Lithium-carbon monofluoride battery

 Another solid-cathode primary battery is made with Li-C monofluoride (Li-CFx) battery, in which polycarbonate fluoride is used as a cathode. In this, Carbon enhances the electronic conductivity of the cathode material. Hence, the CFx system has advanced features and shows the flat operating voltage profile (2.8 V), energy density (200 - 600 W.h/kg),with a high capacity and full temperature range. Also, Li-CFx also shows the self-discharge rate among all lithium batteries. Although there are many more lithium primary batteries, which are designed for various types of applications such as cell phones, notebooks, etc.
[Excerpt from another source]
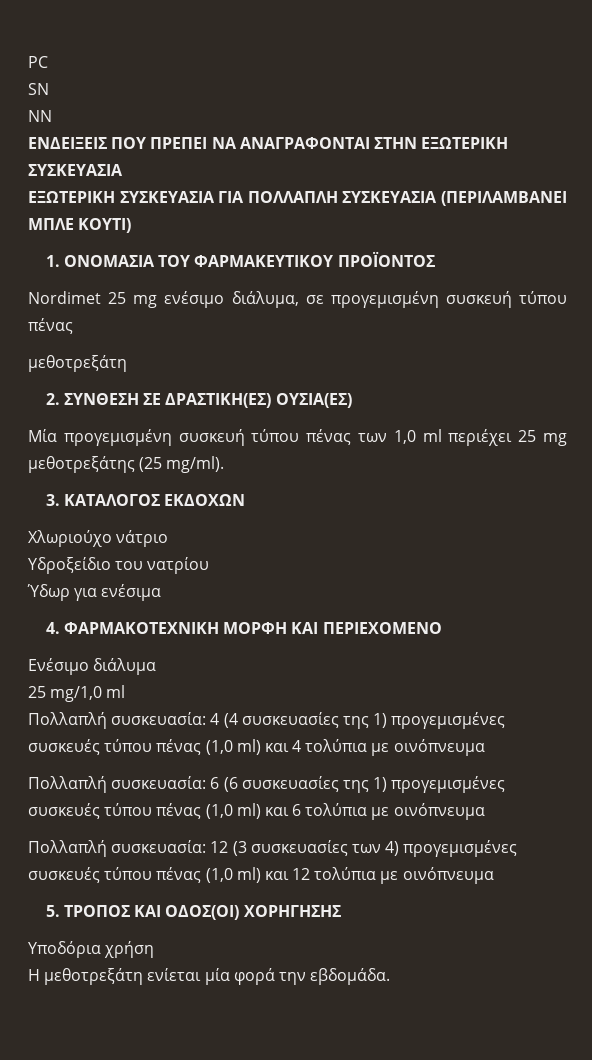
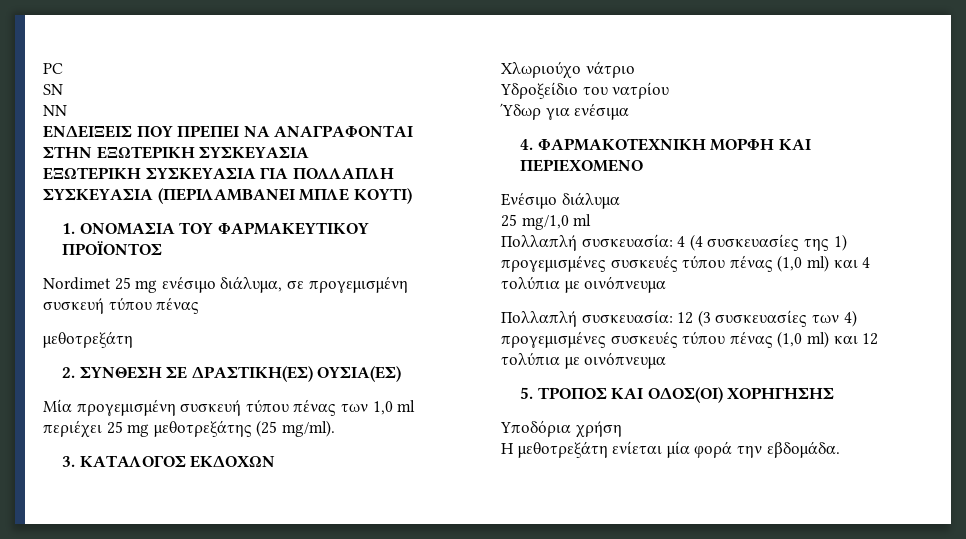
[28,776,506,793] [28,803,485,820] // Πολλαπλή συσκευασία: 6 (6 συσκευασίες της 1) προγεμισμένες συσκευές τύπου πένας (1,0 ml) και 6 τολύπια με οινόπνευμα -> (667, 284) none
Lithium-sulfur and lithium-air batteries

Li-S holds unique advantages to achieve the demand for renewable energy. Since, sulfur as a cathode is considered for the battery which leads to specific advantages like optimum cost, good specific energy and eco-friendly. However, both lithium and sulfur are light in weight and good in exerting multielectron conversion electro-chemistry which has a high specific energy.Lithium-sulfur battery also shows low coulombic efficiency due to its shuttling effect and its capacity fades rapidly. Moreover, the modern advancement in Li-sulfur batteries has been done because of the increasing demands of high storage energy system, and it also gives many opportunities to solve their issues related to bulk material's conductivity.The other most developing Li batteries regarding energy density are lithium-air system since the cathode active mass material is not included in these batteries. The excellent advantage of the lithium-air battery is its energy density of 3621 W.h/kg. Li-air gives competition with liquid fuels.In a non-aqueous Li-air battery, the primary focus is its pore volume for higher conductivity and low cost.

   How Li-ion battery works

 Lithium-ion batteries often use lithium cobalt oxide (LiCoO2) as the positive electrode and graphite as the negative electrode.When the batteries charge.lithium ions and electrons move from the positive to the negative electrode.When they discharge the ions and electrons move from the negative to the positive electrode.powering phones and other devices.the ions move through an electrolyte.typically made of a lithium salt dissolved in an organic liquid.

   Why Lithium-ion batteries catch fire

  Short- Circuiting

  A porous separator keeps the battery electrodes apart, charging the battery for long periods or inflicting a mechanical blow can damage the separator,causing the battery to discharge rapidly and generate a lot of heat.

    Over-charging

 When overcharged, lithium cobalt oxide releases oxygen. This can react with the flammable electrolyte and also with cobalt oxide (Co3 O4) left over after the release of oxygen, Co3 O4 also increases the resistance of the battery,raising the risk of overheating.

   Electrolyte breakdown

 During charging,some of the organic molecules in the electrolyte can break down, forming carbon dioxide.Because the battery is sealed, this causes pressure to build up.If it gets high enough, the battery bursts, exposing the flammable electrolyte.